San Francisco-based data warehouse and data technology company Databricks announced that it had created a world record for data warehouse performance. The company announced on an official blog that Databricks SQL has set a new record in 100TB TPC-DS by outperforming the previous best by 2.2 times. 100TB TPC-DS is a gold standard performance benchmark for data warehousing. The result has been formally audited and reviewed by the TPC council.
New Record Created
Barcelona Supercomputing Center’s team corroborated the results of the new record. The group routinely runs TPC-DS on popular data warehouses. The group of researchers benchmarked Databricks and Snowflake and found that the former was 2.7 times faster and 12 times better than the latter in terms of price performance.
Defined by the non-profit organization Transaction Processing Performance Council (TPC), TPC-DS is a data warehouse benchmark where DS stands for decision support. It includes 99 queries of varying complexities that include simple aggregations to complex pattern mining. It was introduced in mid-2000 to reflect the growing complexity of analytics. Since then, almost all vendors have adopted TPC-DS as the de facto standard for data warehouses.
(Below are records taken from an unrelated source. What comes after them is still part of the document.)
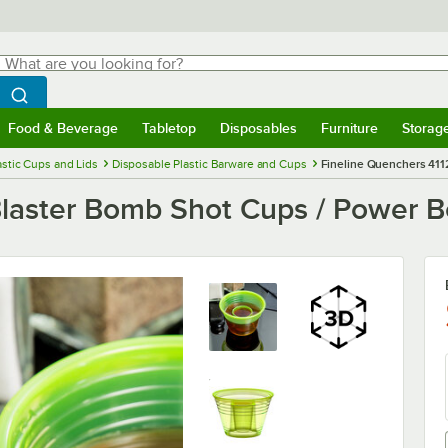
hat are you looking for?
Search
egin typing for results.
Search WebstaurantStore
Food & Beverage
Tabletop
Disposables
Furniture
Storag
menu
Food & Beverage
Submenu
Tabletop
Submenu
Disposables
Submenu
Furniture
Submenu
Storage 
astic Cups and Lids
Disposable Plastic Barware and Cups
Fineline Quenchers 411
Blaster Bomb Shot Cups / Power B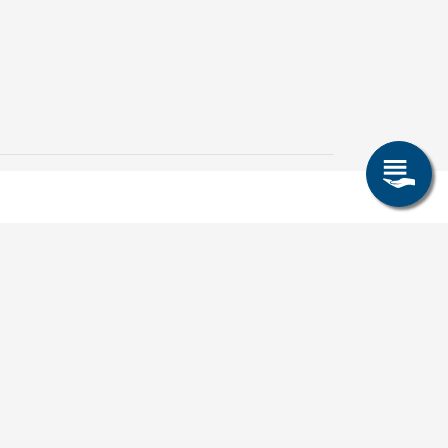
Cricket-Challenge und
IUZ-Team bei der
Unisportolympiade dabei
8. Juli 2026
TUBAF/IUZ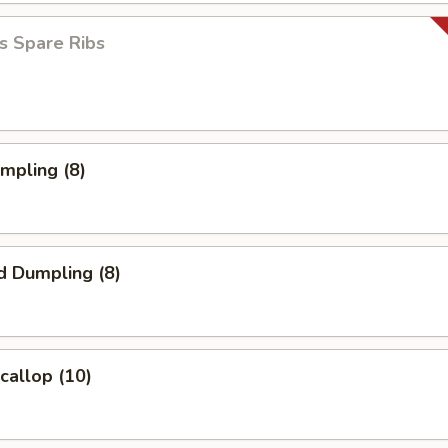
s Spare Ribs
umpling (8)
d Dumpling (8)
Scallop (10)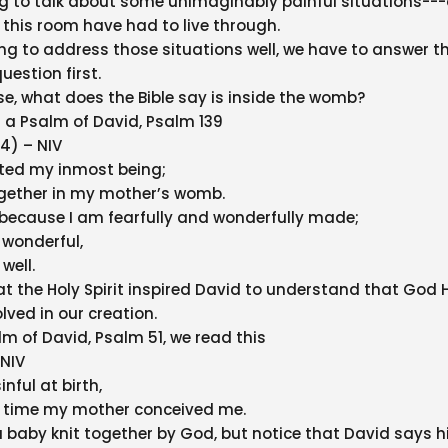
g to talk about some unimaginably painful situations--
 this room have had to live through.
ing to address those situations well, we have to answer th
uestion first.
lse, what does the Bible say is inside the womb?
h a Psalm of David, Psalm 139
14) – NIV
ated my inmost being;
ogether in my mother’s womb.
u because I am fearfully and wonderfully made;
 wonderful,
 well.
at the Holy Spirit inspired David to understand that God H
lved in our creation.
lm of David, Psalm 51, we read this
 NIV
inful at birth,
e time my mother conceived me.
 a baby knit together by God, but notice that David says h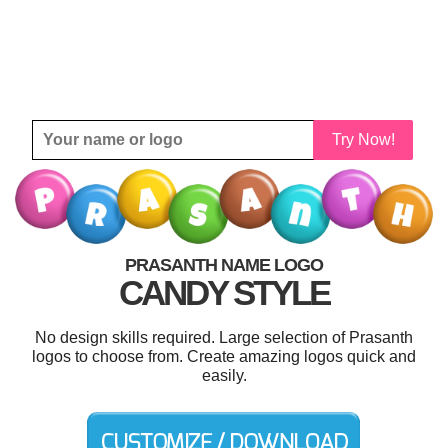
Try Now!
PRASANTH NAME LOGO
CANDY STYLE
No design skills required. Large selection of Prasanth
logos to choose from. Create amazing logos quick and
easily.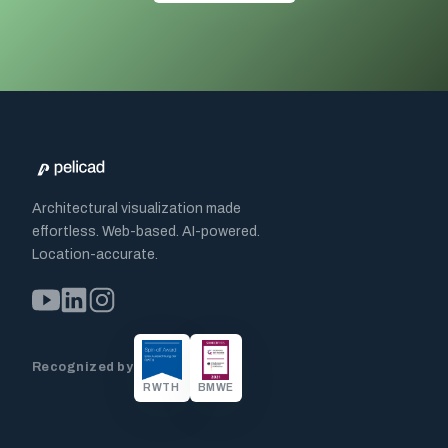
Architectural visualization made
effortless. Web-based. AI-powered.
Location-accurate.
Recognized by
RWTH
BMWE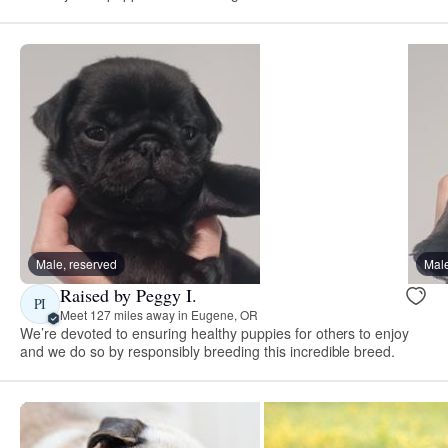
Male, reserved
Male
Raised by Peggy I.
PI
Meet 127 miles away in Eugene, OR
We’re devoted to ensuring healthy puppies for others to enjoy
and we do so by responsibly breeding this incredible breed.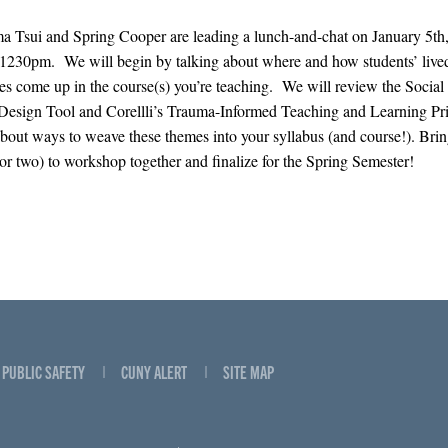
 Tsui and Spring Cooper are leading a lunch-and-chat on January 5th
230pm. We will begin by talking about where and how students’ live
es come up in the course(s) you’re teaching. We will review the Social 
Design Tool and Corellli’s Trauma-Informed Teaching and Learning Pri
about ways to weave these themes into your syllabus (and course!). Brin
(or two) to workshop together and finalize for the Spring Semester!
PUBLIC SAFETY
CUNY ALERT
SITE MAP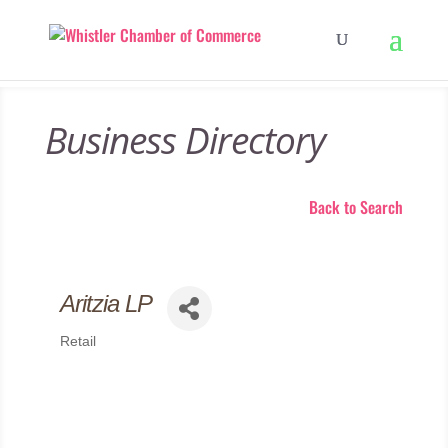
Business Directory
Back to Search
Aritzia LP
Retail
Categories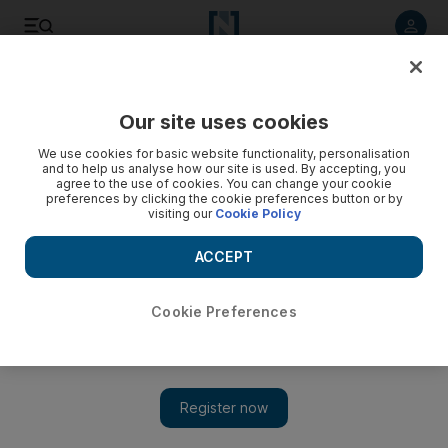
Listen to article
Listen
Save
Share
Our site uses cookies
Future
Technology
We use cookies for basic website functionality, personalisation
and to help us analyse how our site is used. By accepting, you
agree to the use of cookies. You can change your cookie
preferences by clicking the cookie preferences button or by
visiting our
Cookie Policy
ACCEPT
Cookie Preferences
Show 
Elon Musk’s feud with OpenAI and Sam Altman hits high as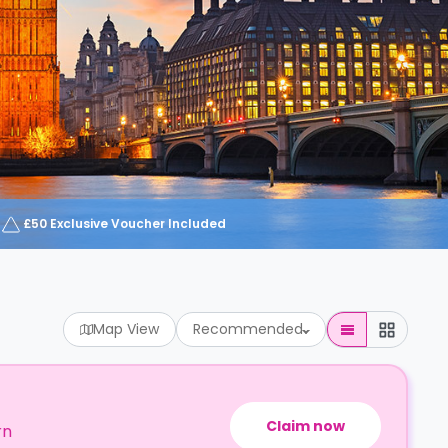
£50 Exclusive Voucher Included
Map View
Recommended
Claim now
rn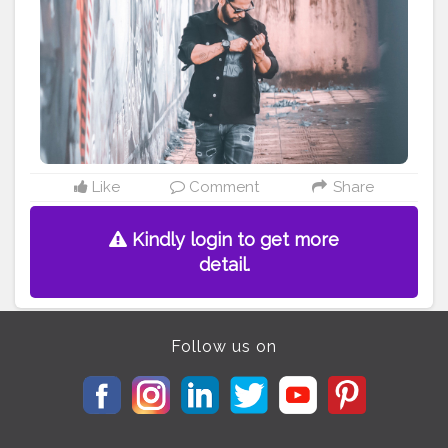
#sneakeraddict
#sneakerheadindia
#jordans
#jordanfiba
#redsneakers
#nagpur
#indianyoutuber
#retro4fiba
#nagpuryoutuber
#nagpurian
#nagpurkar
#theaniray
#nagpur
———————————————————————————
Like
Comment
Share
Kindly login to get more
detail.
Follow us on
It is not very likely to pass the official benchmark as it considers various parameters. Databricks in its blog claims that several established vendors often tweak official benchmarks to demonstrate the better performance of their systems. The tweaks include removing certain SQL features like rollups and removing skew by changing data distribution. “The tweaks also ostensibly explain why most vendors seem to beat all other vendors according to their own benchmarks,” Databricks has claimed.
Databricks managed to address the following challenges:
Open vs proprietary data formats: It is argued that data warehouses that leverage proprietary data formats can evolve quickly compared to those that rely on open formats (for example — Databricks, which is based on Lakehouse, doesn’t change as quickly.) Databricks argues that the open format has its own advantages like the scope for standardization, defying vendor lock-in, and allowing tools to be developed independently of any vendor. The company also says that it is possible for open formats to evolve, case in point, Parquet, which has undergone several stages of iterations.
Architecture: Databricks doesn’t employ the Apache Spark-based MPP architecture, which is considered superior for SQL performance; instead, the Databricks SQL is based on Photon. It is built for SIMD architecture and does heavy parallel query processing. Photon can be considered as an MPP engine.
Throughput vs latency trade-off: Databricks has built some of its key enabling technologies built on Photon, Delta Lake, etc., which have improved the performance of both large and small queries.
Time: It is traditionally believed that it takes at least a decade or so for a database system to mature. Databricks managed to do it much faster due to factors like investing in various technologies that would support SQL workloads and benefit AI workloads on Databricks; use of SaaS model that accelerates software development cycle; better capital allocation.
Wrapping up
Notably, Databricks has been advancing its data warehousing capabilities. In November 2020, the company announced its full suite of data warehousing capabilities as Databricks SQL. The company says that the initial doubts about whether an open architecture based on a Lakehouse can offer the classical data warehouse’s performance, speed, and cost have been rubbished with the latest performance test.
The blog further stated that the company had assembled the best team on the market that is working to deliver the ‘next performance breakthrough’. The company is also working on a number of improvements on ease of use and governance.